GIVEN EXERCISE – Rewrite the lines from the line with "genus: Enallagma" to the line with "family: Cyperaceae", changing "common name" to "vernacular name" everywhere and leaving everything else unchanged.
───
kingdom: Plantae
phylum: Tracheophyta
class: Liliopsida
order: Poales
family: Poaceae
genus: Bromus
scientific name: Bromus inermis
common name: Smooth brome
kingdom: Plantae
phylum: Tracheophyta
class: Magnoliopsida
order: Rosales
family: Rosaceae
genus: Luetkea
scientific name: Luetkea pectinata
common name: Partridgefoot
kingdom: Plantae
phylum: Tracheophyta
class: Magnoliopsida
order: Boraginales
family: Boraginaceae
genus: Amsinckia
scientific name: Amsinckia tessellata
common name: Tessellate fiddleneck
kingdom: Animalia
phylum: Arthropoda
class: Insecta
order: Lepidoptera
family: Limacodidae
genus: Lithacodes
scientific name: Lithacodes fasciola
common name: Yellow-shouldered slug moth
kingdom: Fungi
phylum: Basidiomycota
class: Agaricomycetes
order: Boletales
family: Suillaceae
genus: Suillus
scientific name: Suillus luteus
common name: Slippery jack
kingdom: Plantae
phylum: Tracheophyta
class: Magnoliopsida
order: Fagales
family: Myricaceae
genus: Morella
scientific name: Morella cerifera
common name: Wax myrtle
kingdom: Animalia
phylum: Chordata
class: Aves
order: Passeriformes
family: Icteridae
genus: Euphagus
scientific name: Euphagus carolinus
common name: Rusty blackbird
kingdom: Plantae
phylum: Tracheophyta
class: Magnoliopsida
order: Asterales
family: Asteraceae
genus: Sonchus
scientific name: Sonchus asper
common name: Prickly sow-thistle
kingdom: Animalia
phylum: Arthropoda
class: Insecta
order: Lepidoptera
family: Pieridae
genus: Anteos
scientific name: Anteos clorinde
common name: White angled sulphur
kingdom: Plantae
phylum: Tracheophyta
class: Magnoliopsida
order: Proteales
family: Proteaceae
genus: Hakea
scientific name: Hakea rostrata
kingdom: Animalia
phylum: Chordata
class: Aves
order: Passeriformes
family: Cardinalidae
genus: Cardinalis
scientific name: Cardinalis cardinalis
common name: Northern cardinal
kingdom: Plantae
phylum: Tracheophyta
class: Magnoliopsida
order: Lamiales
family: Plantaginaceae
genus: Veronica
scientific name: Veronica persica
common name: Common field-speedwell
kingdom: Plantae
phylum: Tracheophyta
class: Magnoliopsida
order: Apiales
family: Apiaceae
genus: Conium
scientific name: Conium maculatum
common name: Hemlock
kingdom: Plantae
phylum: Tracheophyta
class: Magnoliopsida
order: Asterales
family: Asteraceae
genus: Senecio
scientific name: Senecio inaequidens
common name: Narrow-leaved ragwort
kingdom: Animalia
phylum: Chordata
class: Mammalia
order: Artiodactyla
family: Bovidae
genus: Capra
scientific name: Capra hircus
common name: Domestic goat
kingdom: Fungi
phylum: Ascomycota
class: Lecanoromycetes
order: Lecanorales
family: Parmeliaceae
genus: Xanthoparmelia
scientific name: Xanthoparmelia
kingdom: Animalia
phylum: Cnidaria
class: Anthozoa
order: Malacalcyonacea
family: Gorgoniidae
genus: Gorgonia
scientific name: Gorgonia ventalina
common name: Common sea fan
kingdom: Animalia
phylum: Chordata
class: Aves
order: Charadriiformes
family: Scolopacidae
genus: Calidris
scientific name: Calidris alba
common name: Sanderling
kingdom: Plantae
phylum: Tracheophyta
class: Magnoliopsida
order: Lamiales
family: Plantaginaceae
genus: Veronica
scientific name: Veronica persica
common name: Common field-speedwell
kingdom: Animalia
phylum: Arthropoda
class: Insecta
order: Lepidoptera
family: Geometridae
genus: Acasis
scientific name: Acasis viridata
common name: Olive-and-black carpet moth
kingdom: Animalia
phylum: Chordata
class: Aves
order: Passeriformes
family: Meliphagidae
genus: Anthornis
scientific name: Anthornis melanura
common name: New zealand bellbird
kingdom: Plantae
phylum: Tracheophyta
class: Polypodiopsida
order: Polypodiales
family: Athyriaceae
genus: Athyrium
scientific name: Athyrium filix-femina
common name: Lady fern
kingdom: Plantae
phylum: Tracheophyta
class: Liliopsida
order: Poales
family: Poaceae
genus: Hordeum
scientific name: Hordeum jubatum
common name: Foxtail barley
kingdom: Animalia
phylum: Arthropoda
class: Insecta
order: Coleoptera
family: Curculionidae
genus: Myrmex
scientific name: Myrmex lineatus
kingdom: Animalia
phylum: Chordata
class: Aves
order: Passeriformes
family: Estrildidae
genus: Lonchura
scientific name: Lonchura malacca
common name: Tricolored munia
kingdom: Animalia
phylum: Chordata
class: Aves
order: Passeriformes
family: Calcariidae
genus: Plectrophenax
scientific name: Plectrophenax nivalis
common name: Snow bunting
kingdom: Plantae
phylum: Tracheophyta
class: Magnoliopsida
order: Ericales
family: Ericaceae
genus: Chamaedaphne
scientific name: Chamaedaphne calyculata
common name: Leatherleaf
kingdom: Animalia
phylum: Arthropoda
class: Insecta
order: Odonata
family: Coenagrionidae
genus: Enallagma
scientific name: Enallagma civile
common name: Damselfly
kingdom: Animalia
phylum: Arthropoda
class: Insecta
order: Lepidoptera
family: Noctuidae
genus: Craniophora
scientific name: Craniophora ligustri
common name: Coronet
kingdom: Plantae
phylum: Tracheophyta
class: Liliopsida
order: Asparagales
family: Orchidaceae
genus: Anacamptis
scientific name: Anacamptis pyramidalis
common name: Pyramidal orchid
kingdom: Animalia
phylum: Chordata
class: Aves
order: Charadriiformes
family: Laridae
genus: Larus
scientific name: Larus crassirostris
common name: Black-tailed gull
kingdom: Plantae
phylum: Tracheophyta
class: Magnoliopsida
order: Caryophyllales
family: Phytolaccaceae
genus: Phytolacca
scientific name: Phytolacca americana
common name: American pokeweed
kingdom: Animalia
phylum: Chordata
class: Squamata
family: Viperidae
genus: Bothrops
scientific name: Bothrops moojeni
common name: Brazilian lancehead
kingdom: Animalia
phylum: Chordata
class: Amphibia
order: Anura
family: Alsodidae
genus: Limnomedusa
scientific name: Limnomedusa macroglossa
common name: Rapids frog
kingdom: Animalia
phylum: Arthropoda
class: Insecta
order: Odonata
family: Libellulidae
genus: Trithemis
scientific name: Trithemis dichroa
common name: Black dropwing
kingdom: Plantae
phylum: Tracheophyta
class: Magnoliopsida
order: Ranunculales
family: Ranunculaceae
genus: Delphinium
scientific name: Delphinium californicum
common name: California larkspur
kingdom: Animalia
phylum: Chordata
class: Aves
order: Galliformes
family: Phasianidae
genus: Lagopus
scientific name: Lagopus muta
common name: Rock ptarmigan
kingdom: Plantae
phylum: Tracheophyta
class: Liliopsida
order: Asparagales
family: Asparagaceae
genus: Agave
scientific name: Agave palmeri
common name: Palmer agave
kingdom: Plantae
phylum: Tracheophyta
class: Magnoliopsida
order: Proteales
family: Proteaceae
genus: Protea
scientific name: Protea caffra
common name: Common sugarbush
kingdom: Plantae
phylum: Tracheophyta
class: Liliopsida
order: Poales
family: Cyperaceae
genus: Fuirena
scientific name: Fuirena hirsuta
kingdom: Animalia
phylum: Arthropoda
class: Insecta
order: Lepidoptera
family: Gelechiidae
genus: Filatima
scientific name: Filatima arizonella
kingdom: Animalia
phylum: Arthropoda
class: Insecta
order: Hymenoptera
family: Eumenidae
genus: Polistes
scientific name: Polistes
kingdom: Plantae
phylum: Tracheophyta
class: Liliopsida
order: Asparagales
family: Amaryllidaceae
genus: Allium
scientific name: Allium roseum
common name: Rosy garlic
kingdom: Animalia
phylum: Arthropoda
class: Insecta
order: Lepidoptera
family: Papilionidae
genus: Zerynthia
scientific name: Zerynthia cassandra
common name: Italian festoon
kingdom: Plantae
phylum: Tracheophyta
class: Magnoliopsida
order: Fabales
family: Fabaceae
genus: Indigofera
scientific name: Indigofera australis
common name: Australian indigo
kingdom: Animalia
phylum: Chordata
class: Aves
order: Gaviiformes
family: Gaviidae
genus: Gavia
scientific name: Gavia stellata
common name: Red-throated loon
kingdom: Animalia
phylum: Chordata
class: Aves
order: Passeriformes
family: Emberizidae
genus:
───
REPLY TO THE TASK –
genus: Enallagma
scientific name: Enallagma civile
vernacular name: Damselfly
kingdom: Animalia
phylum: Arthropoda
class: Insecta
order: Lepidoptera
family: Noctuidae
genus: Craniophora
scientific name: Craniophora ligustri
vernacular name: Coronet
kingdom: Plantae
phylum: Tracheophyta
class: Liliopsida
order: Asparagales
family: Orchidaceae
genus: Anacamptis
scientific name: Anacamptis pyramidalis
vernacular name: Pyramidal orchid
kingdom: Animalia
phylum: Chordata
class: Aves
order: Charadriiformes
family: Laridae
genus: Larus
scientific name: Larus crassirostris
vernacular name: Black-tailed gull
kingdom: Plantae
phylum: Tracheophyta
class: Magnoliopsida
order: Caryophyllales
family: Phytolaccaceae
genus: Phytolacca
scientific name: Phytolacca americana
vernacular name: American pokeweed
kingdom: Animalia
phylum: Chordata
class: Squamata
family: Viperidae
genus: Bothrops
scientific name: Bothrops moojeni
vernacular name: Brazilian lancehead
kingdom: Animalia
phylum: Chordata
class: Amphibia
order: Anura
family: Alsodidae
genus: Limnomedusa
scientific name: Limnomedusa macroglossa
vernacular name: Rapids frog
kingdom: Animalia
phylum: Arthropoda
class: Insecta
order: Odonata
family: Libellulidae
genus: Trithemis
scientific name: Trithemis dichroa
vernacular name: Black dropwing
kingdom: Plantae
phylum: Tracheophyta
class: Magnoliopsida
order: Ranunculales
family: Ranunculaceae
genus: Delphinium
scientific name: Delphinium californicum
vernacular name: California larkspur
kingdom: Animalia
phylum: Chordata
class: Aves
order: Galliformes
family: Phasianidae
genus: Lagopus
scientific name: Lagopus muta
vernacular name: Rock ptarmigan
kingdom: Plantae
phylum: Tracheophyta
class: Liliopsida
order: Asparagales
family: Asparagaceae
genus: Agave
scientific name: Agave palmeri
vernacular name: Palmer agave
kingdom: Plantae
phylum: Tracheophyta
class: Magnoliopsida
order: Proteales
family: Proteaceae
genus: Protea
scientific name: Protea caffra
vernacular name: Common sugarbush
kingdom: Plantae
phylum: Tracheophyta
class: Liliopsida
order: Poales
family: Cyperaceae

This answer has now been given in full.